Beide Spitzenvertreter der EU setzen offenbar auf eine nicht mehr nur latente Stimmung auf der Insel, vielleicht doch ein zweites Referendum anzusetzen, weil beim Urnengang 2016 (damals hatten knapp 52 Prozent für den Austritt aus der EU votiert) die ganze Tragweite der Entscheidung noch nicht klar gewesen sei. Gestern zitierte Tusk ausgerechnet den britischen Brexit-Minister David Davis mit den Worten: „Wenn eine Demokratie ihre Meinung nicht ändern kann, hört sie auf, eine Demokratie zu sein.“
Ein Abbruch des Brexit ist nicht einfach umzusetzen
Die Gedankenspiele sind zwar nicht überraschend, immer wieder hatte das Führungspersonal der Gemeinschaft betont, man könne durchaus noch zurück. Aber nachdem die Staats- und Regierungschefs sich Mitte Dezember nur knapp auf die Eröffnung der zweiten Verhandlungsphase in wenigen Wochen verständigen konnten, schien ein Exit vom Brexit definitiv ausgeschlossen. Das ist zumindest rechtlich auch richtig. Die europäischen Verträge sind weitaus robuster und konsequenter als Tusk und Juncker: Wurde der Austrittswunsch formell durch Übergabe eines entsprechenden Antrages nach Artikel 50 aktiviert, muss die Prozedur bis zum bitteren Ende durchgezogen werden. Ein Abbruch ist nicht mehr möglich. Die EU hatte das bisher stets mit dem Hinweis garniert, man müsse den Willen des britischen Volkes ernst nehmen. Allerdings hatte es hinter den Kulissen oft geheißen, im Fall des Falles werde man schon einen Weg finden, vom Austritt zurückzutreten.

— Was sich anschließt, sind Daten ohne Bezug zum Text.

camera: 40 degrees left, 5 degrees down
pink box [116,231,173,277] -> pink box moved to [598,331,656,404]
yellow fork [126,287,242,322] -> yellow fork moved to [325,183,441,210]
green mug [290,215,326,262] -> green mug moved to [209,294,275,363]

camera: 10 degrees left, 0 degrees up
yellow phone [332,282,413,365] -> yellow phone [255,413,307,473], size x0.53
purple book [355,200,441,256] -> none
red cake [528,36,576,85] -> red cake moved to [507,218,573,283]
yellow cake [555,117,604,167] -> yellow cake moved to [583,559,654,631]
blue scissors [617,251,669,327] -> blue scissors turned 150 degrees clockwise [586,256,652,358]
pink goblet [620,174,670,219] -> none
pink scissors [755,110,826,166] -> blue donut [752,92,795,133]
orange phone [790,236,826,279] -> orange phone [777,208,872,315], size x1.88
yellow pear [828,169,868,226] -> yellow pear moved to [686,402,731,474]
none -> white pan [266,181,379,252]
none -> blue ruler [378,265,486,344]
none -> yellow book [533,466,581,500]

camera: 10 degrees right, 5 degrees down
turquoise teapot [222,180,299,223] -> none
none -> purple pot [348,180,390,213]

Der Vorstoß kommt nicht zufällig zu diesem Zeitpunkt. Nur mit Müh und Not hatten sich Brüssel und London auf die drei wichtigsten Kernfragen der ersten Verhandlungsphase einigen können: das Bleiberecht für EU-Bürger im Vereinigten Königreich sowie der Briten in den EU-Staaten, die künftige Grenze zwischen der britischen Republik Nordirland und dem EU-Mitglied Irland sowie eine Schlussabrechnung für die finanziellen Verpflichtungen, die Großbritannien in Brüssel eingegangen war.
Aus den anderen EU-Hauptstädten gab es gestern keine offizielle Reaktion. Aber das könnte sich schnell ändern: Morgen treffen sich der französische Staatspräsident Emmanuel Macron und die britische Premierministerin Theresa May in Sandhurst. Es ist kaum vorstellbar, dass das Angebot der EU-Spitze dabei nicht zur Sprache kommt.